→ **TASK ITEM**: For each line of the listing that includes the word "CrtYd", show the whole line.

→ **DATA TO PROCESS**:
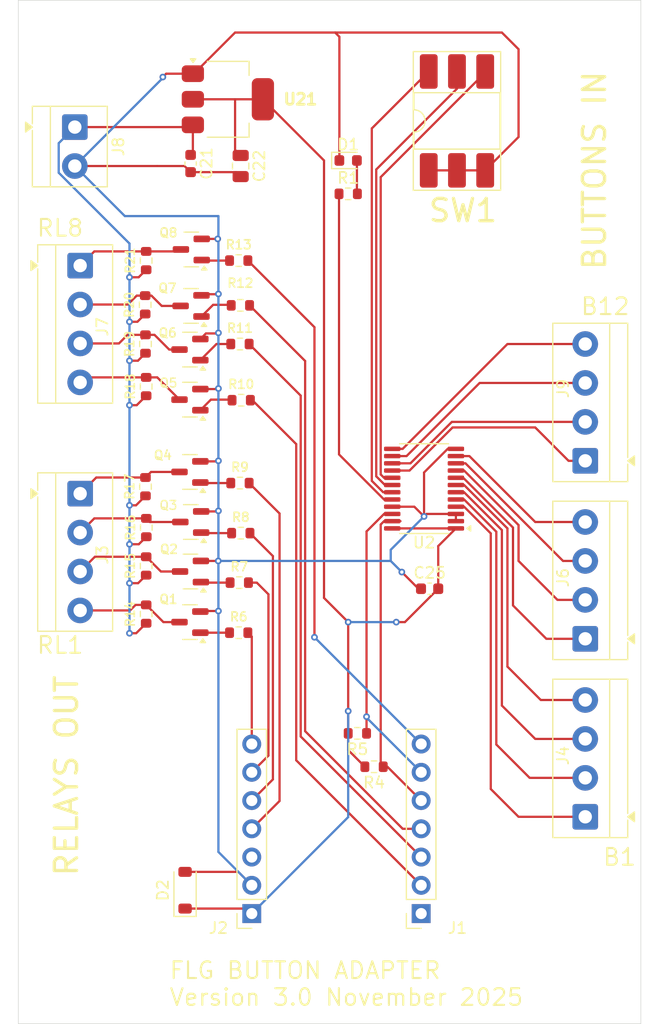
<source format=kicad_pcb>
(kicad_pcb
	(version 20241229)
	(generator "pcbnew")
	(generator_version "9.0")
	(general
		(thickness 1.6)
		(legacy_teardrops no)
	)
	(paper "A4")
	(layers
		(0 "F.Cu" signal)
		(2 "B.Cu" signal)
		(9 "F.Adhes" user "F.Adhesive")
		(11 "B.Adhes" user "B.Adhesive")
		(13 "F.Paste" user)
		(15 "B.Paste" user)
		(5 "F.SilkS" user "F.Silkscreen")
		(7 "B.SilkS" user "B.Silkscreen")
		(1 "F.Mask" user)
		(3 "B.Mask" user)
		(17 "Dwgs.User" user "User.Drawings")
		(19 "Cmts.User" user "User.Comments")
		(21 "Eco1.User" user "User.Eco1")
		(23 "Eco2.User" user "User.Eco2")
		(25 "Edge.Cuts" user)
		(27 "Margin" user)
		(31 "F.CrtYd" user "F.Courtyard")
		(29 "B.CrtYd" user "B.Courtyard")
		(35 "F.Fab" user)
		(33 "B.Fab" user)
		(39 "User.1" user)
		(41 "User.2" user)
		(43 "User.3" user)
		(45 "User.4" user)
	)
	(setup
		(pad_to_mask_clearance 0)
		(allow_soldermask_bridges_in_footprints no)
		(tenting front back)
		(pcbplotparams
			(layerselection 0x00000000_00000000_55555555_5755f5ff)
			(plot_on_all_layers_selection 0x00000000_00000000_00000000_00000000)
			(disableapertmacros no)
			(usegerberextensions no)
			(usegerberattributes yes)
			(usegerberadvancedattributes yes)
			(creategerberjobfile yes)
			(dashed_line_dash_ratio 12.000000)
			(dashed_line_gap_ratio 3.000000)
			(svgprecision 4)
			(plotframeref no)
			(mode 1)
			(useauxorigin no)
			(hpglpennumber 1)
			(hpglpenspeed 20)
			(hpglpendiameter 15.000000)
			(pdf_front_fp_property_popups yes)
			(pdf_back_fp_property_popups yes)
			(pdf_metadata yes)
			(pdf_single_document no)
			(dxfpolygonmode yes)
			(dxfimperialunits yes)
			(dxfusepcbnewfont yes)
			(psnegative no)
			(psa4output no)
			(plot_black_and_white yes)
			(sketchpadsonfab no)
			(plotpadnumbers no)
			(hidednponfab no)
			(sketchdnponfab yes)
			(crossoutdnponfab yes)
			(subtractmaskfromsilk no)
			(outputformat 1)
			(mirror no)
			(drillshape 0)
			(scaleselection 1)
			(outputdirectory "")
		)
	)
	(net 0 "")
	(net 1 "/SW1_1")
	(net 2 "+5V")
	(net 3 "Net-(D1-A)")
	(net 4 "/AUX")
	(net 5 "/SW1_2")
	(net 6 "/IN 9")
	(net 7 "/IN 11")
	(net 8 "/IN 12")
	(net 9 "/SCL")
	(net 10 "/IN 10")
	(net 11 "/SW1_0")
	(net 12 "/SDA")
	(net 13 "/LED OUT")
	(net 14 "GND")
	(net 15 "/IN 2")
	(net 16 "/IN 1")
	(net 17 "/IN 3")
	(net 18 "/IN 4")
	(net 19 "/OUT 3")
	(net 20 "/OUT 2")
	(net 21 "/OUT 4")
	(net 22 "/OUT 1")
	(net 23 "/IN 5")
	(net 24 "/IN 7")
	(net 25 "/OUT 8")
	(net 26 "/IN 8")
	(net 27 "/IN 6")
	(net 28 "/OUT 5")
	(net 29 "/OUT 6")
	(net 30 "/OUT 7")
	(net 31 "unconnected-(J2-Pin_3-Pad3)")
	(net 32 "+12V")
	(net 33 "/SIGNAL 3")
	(net 34 "/SIGNAL 4")
	(net 35 "/SIGNAL 1")
	(net 36 "/SIGNAL 2")
	(net 37 "/SIGNAL 6")
	(net 38 "/SIGNAL 7")
	(net 39 "/SIGNAL 8")
	(net 40 "/SIGNAL 5")
	(net 41 "Net-(Q1-B)")
	(net 42 "Net-(Q2-B)")
	(net 43 "Net-(Q3-B)")
	(net 44 "Net-(Q4-B)")
	(net 45 "Net-(Q5-B)")
	(net 46 "Net-(Q6-B)")
	(net 47 "Net-(Q7-B)")
	(net 48 "Net-(Q8-B)")
	(footprint "Package_TO_SOT_SMD:SOT-23" (layer "F.Cu") (at 70.0375 71.975 180))
	(footprint "Resistor_SMD:R_0603_1608Metric" (layer "F.Cu") (at 85 110.4 180))
	(footprint "Resistor_SMD:R_0603_1608Metric" (layer "F.Cu") (at 66 99.675 90))
	(footprint "Package_TO_SOT_SMD:SOT-23" (layer "F.Cu") (at 69.9375 75.9 180))
	(footprint "Connector_PinSocket_2.54mm:PinSocket_1x07_P2.54mm_Vertical" (layer "F.Cu") (at 75.5 126.6 180))
	(footprint "Resistor_SMD:R_0603_1608Metric" (layer "F.Cu") (at 74.4375 75.4))
	(footprint "Package_TO_SOT_SMD:SOT-23" (layer "F.Cu") (at 69.9375 80.4 180))
	(footprint "MountingHole:MountingHole_2.7mm_M2.5" (layer "F.Cu") (at 58 132))
	(footprint "LED_SMD:LED_0603_1608Metric" (layer "F.Cu") (at 84.17 58.9))
	(footprint "MountingHole:MountingHole_2.7mm_M2.5" (layer "F.Cu") (at 107 48))
	(footprint "Package_DIP:DIP-6_W8.89mm_SMDSocket_LongPads" (layer "F.Cu") (at 93.96 55.345 90))
	(footprint "TerminalBlock_MetzConnect:TerminalBlock_MetzConnect_Type059_RT06304HBWC_1x04_P3.50mm_Horizontal" (layer "F.Cu") (at 60.0625 88.85 -90))
	(footprint "Capacitor_SMD:C_0603_1608Metric" (layer "F.Cu") (at 91.5 97.4))
	(footprint "Resistor_SMD:R_0603_1608Metric" (layer "F.Cu") (at 74.475 71.925))
	(footprint "Capacitor_SMD:C_0603_1608Metric" (layer "F.Cu") (at 70 59.175 -90))
	(footprint "Resistor_SMD:R_0603_1608Metric" (layer "F.Cu") (at 86.5 113.4 180))
	(footprint "TerminalBlock_MetzConnect:TerminalBlock_MetzConnect_Type059_RT06304HBWC_1x04_P3.50mm_Horizontal" (layer "F.Cu") (at 105.5 117.9 90))
	(footprint "Resistor_SMD:R_0603_1608Metric" (layer "F.Cu") (at 74.325 101.35))
	(footprint "Resistor_SMD:R_0603_1608Metric" (layer "F.Cu") (at 74.325 67.9))
	(footprint "Resistor_SMD:R_0603_1608Metric" (layer "F.Cu") (at 66 67.9 90))
	(footprint "TerminalBlock_MetzConnect:TerminalBlock_MetzConnect_Type059_RT06302HBWC_1x02_P3.50mm_Horizontal" (layer "F.Cu") (at 59.5825 55.9 -90))
	(footprint "Resistor_SMD:R_0603_1608Metric" (layer "F.Cu") (at 74.5125 92.4))
	(footprint "Resistor_SMD:R_0603_1608Metric" (layer "F.Cu") (at 74.4375 87.9))
	(footprint "Package_TO_SOT_SMD:SOT-23" (layer "F.Cu") (at 70.0125 91.4 180))
	(footprint "Capacitor_SMD:C_0805_2012Metric" (layer "F.Cu") (at 74.5 59.4 -90))
	(footprint "Resistor_SMD:R_0603_1608Metric" (layer "F.Cu") (at 66.0125 91.9 90))
	(footprint "Package_TO_SOT_SMD:SOT-23" (layer "F.Cu") (at 70.0625 66.9 180))
	(footprint "MountingHole:MountingHole_2.7mm_M2.5" (layer "F.Cu") (at 58 48))
	(footprint "TerminalBlock_MetzConnect:TerminalBlock_MetzConnect_Type059_RT06304HBWC_1x04_P3.50mm_Horizontal" (layer "F.Cu") (at 105.5 85.9 90))
	(footprint "Resistor_SMD:R_0603_1608Metric" (layer "F.Cu") (at 65.9375 88.225 90))
	(footprint "Resistor_SMD:R_0603_1608Metric" (layer "F.Cu") (at 84.175 61.9))
	(footprint "TerminalBlock_MetzConnect:TerminalBlock_MetzConnect_Type059_RT06304HBWC_1x04_P3.50mm_Horizontal" (layer "F.Cu") (at 60.0625 68.35 -90))
	(footprint "Resistor_SMD:R_0603_1608Metric" (layer "F.Cu") (at 74.375 96.85))
	(footprint "Diode_SMD:D_SOD-123" (layer "F.Cu") (at 69.5 124.5 90))
	(footprint "TerminalBlock_MetzConnect:TerminalBlock_MetzConnect_Type059_RT06304HBWC_1x04_P3.50mm_Horizontal" (layer "F.Cu") (at 105.5 101.9 90))
	(footprint "Package_SO:TSSOP-24_4.4x7.8mm_P0.65mm" (layer "F.Cu") (at 91 88.4 180))
	(footprint "Package_TO_SOT_SMD:SOT-23" (layer "F.Cu") (at 69.9875 95.85 180))
	(footprint "MountingHole:MountingHole_2.7mm_M2.5" (layer "F.Cu") (at 107 132))
	(footprint "Resistor_SMD:R_0603_1608Metric" (layer "F.Cu") (at 66 79.225 90))
	(footprint "Package_TO_SOT_SMD:SOT-223-3_TabPin2" (layer "F.Cu") (at 73.35 53.4))
	(footprint "Resistor_SMD:R_0603_1608Metric"
		(layer "F.Cu")
		(uuid "e24cc9fd-35a1-4987-9671-64fc63c050ec")
		(at 66 95.35 90)
		(descr "Resistor SMD 0603 (1608 Metric), square (rectangular) end terminal, IPC-7351 nominal, (Body size source: IPC-SM-782 page 72, https://www.pcb-3d.com/wordpress/wp-content/uploads/ipc-sm-782a_amendment_1_and_2.pdf), generated with kicad-footprint-generator")
		(tags "resistor")
		(property "Reference" "R15"
			(at 0 -1.43 90)
			(layer "F.SilkS")
			(uuid "05a8af68-12ce-4705-bac4-b0078c5025cd")
			(effects
				(font
					(size 0.8 0.8)
					(thickness 0.15)
				)
			)
		)
		(property "Value" "10K"
			(at 0 1.43 90)
			(layer "F.Fab")
			(uuid "cad87a9c-b0d3-40c1-9311-e98931018054")
			(effects
				(font
					(size 1 1)
					(thickness 0.15)
				)
			)
		)
		(property "Datasheet" ""
			(at 0 0 90)
			(layer "F.Fab")
			(hide yes)
			(uuid "dced94eb-7ee8-4273-88ee-1bd2860d4489")
			(effects
				(font
					(size 1.27 1.27)
					(thickness 0.15)
				)
			)
		)
		(property "Description" "Resistor"
			(at 0 0 90)
			(layer "F.Fab")
			(hide yes)
		
... [75677 chars truncated]
</source>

→ **REPLY**:
		(31 "F.CrtYd" user "F.Courtyard")
		(29 "B.CrtYd" user "B.Courtyard")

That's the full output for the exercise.